Os dados, recolhidos junto de 483 tutores, sugerem que esta distância não está necessariamente associada a uma desvalorização da saúde animal, mas a fatores como a percepção de custo, o desconhecimento do funcionamento dos seguros e a adequação das soluções existentes às necessidades reais das famílias com animais. Para muitos tutores, o seguro continua a ser encarado como uma opção apenas em contexto de doença ou urgência, e não como um instrumento de acompanhamento ao longo da vida do animal.
O estudo indica ainda maior abertura ao seguro entre tutores urbanos, mulheres e faixas etárias mais jovens, segmentos que demonstram maior sensibilidade à previsibilidade financeira e a modelos de cuidado continuado. Este comportamento aproxima-se da evolução observada na saúde humana, onde os seguros são cada vez mais vistos como ferramentas de planeamento e prevenção, e não apenas de resposta a situações críticas.
“O seguro de saúde animal não é apenas uma proteção financeira. É uma forma de garantir continuidade de cuidado e tranquilidade às famílias, permitindo decisões mais informadas ao longo da vida do animal”, explica Bernardo Soares, médico veterinário e One Health Diretor da UPPartner.
O PetPulse Insights aponta também para uma relação entre a existência de seguro e a adoção de comportamentos mais preventivos, como visitas regulares ao veterinário e maior acompanhamento ao longo das diferentes fases de vida do animal. Neste contexto, os seguros podem desempenhar um papel relevante na transição de um modelo de saúde predominantemente reativo para um modelo mais preventivo e sustentável.
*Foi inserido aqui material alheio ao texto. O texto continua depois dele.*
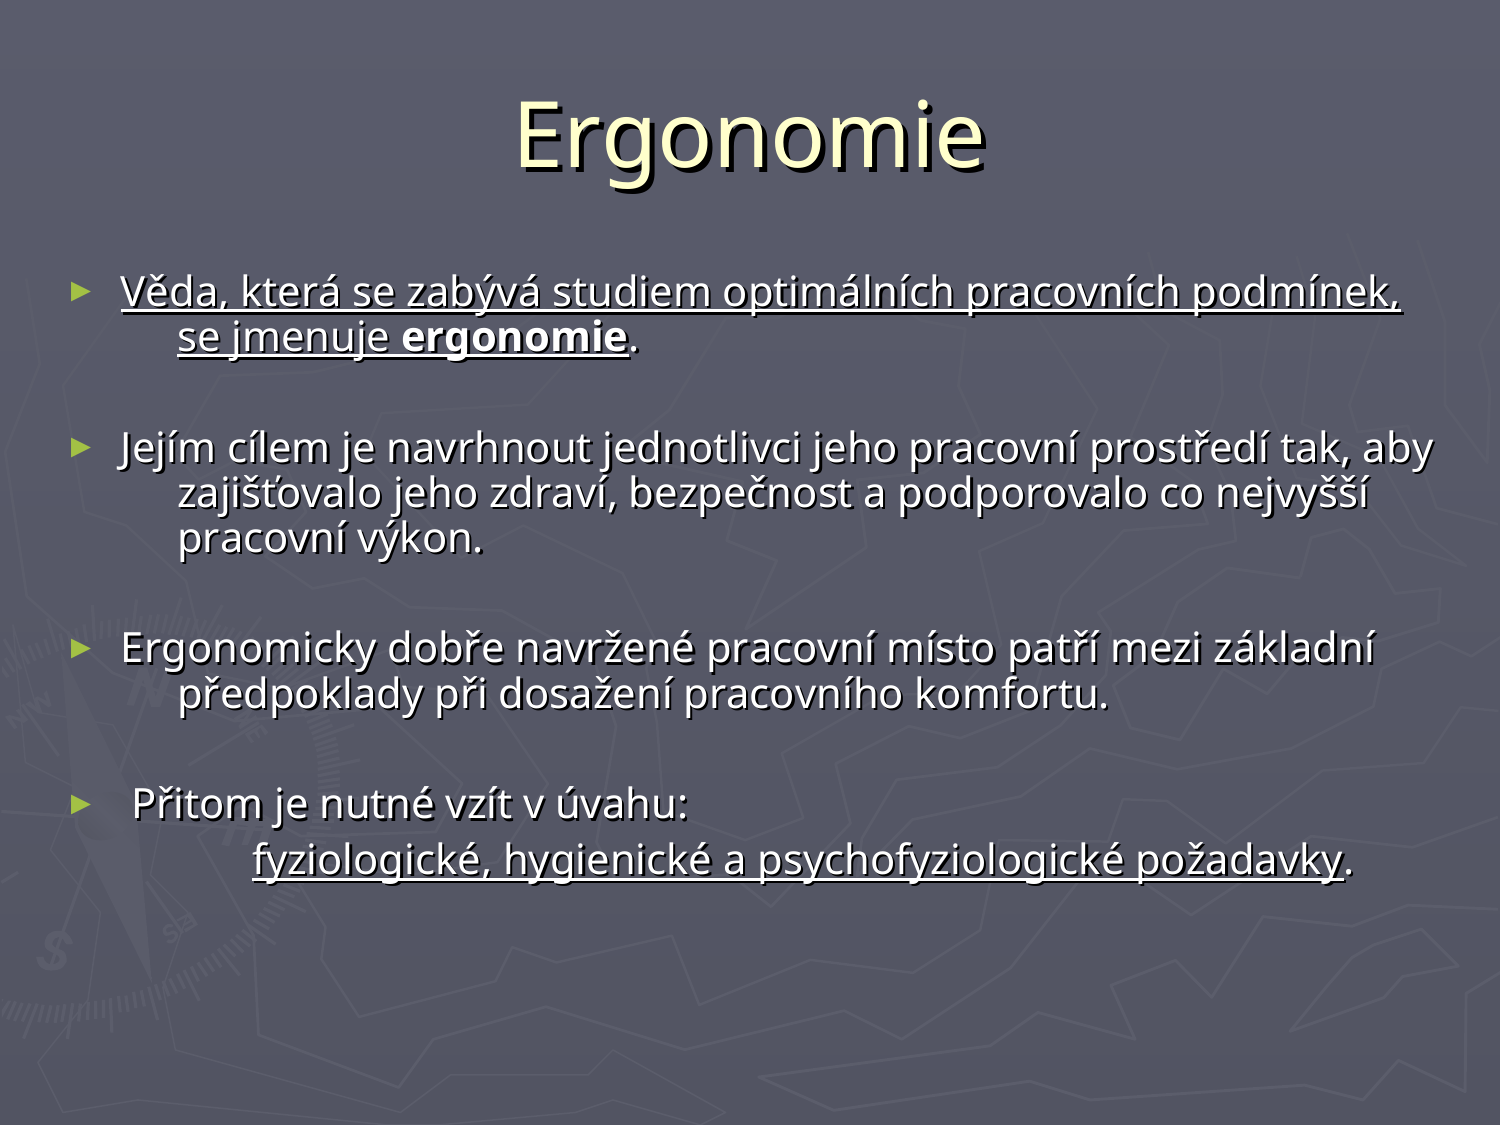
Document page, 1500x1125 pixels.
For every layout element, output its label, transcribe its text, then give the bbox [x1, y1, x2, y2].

list Věda, která se zabývá studiem optimálních pracovních podmínek, se jmenuje ergonomie. Jejím cílem je navrhnout jednotlivci jeho pracovní prostředí tak, aby zajišťovalo jeho zdraví, bezpečnost a podporovalo co nejvyšší pracovní výkon. Ergonomicky dobře navržené pracovní místo patří mezi základní předpoklady při dosažení pracovního komfortu. Přitom je nutné vzít v úvahu: fyziologické, hygienické a psychofyziologické požadavky. [49, 262, 1451, 1001]
title Ergonomie [49, 37, 1451, 225]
Para a UPPartner, estes resultados sublinham a importância de soluções mais claras, acessíveis e ajustadas às expectativas dos tutores, capazes de acompanhar a evolução da relação entre pessoas e animais. A integração com serviços digitais, a simplificação da informação e modelos mais flexíveis poderão ser determinantes para aproximar intenção e adesão.
“Quando falamos de One Health, falamos de uma visão integrada da saúde humana e animal. O acesso aos cuidados de saúde do animal tem impacto direto no bem-estar emocional das pessoas e na estabilidade das famílias”, acrescenta Bernardo Soares.
O estudo reforça que o futuro da saúde animal em Portugal passará por soluções que acompanhem a forma como as famílias se relacionam hoje com os seus animais, combinando prevenção, acessibilidade e confiança, num contexto em que o bem-estar animal e humano são cada vez mais indissociáveis.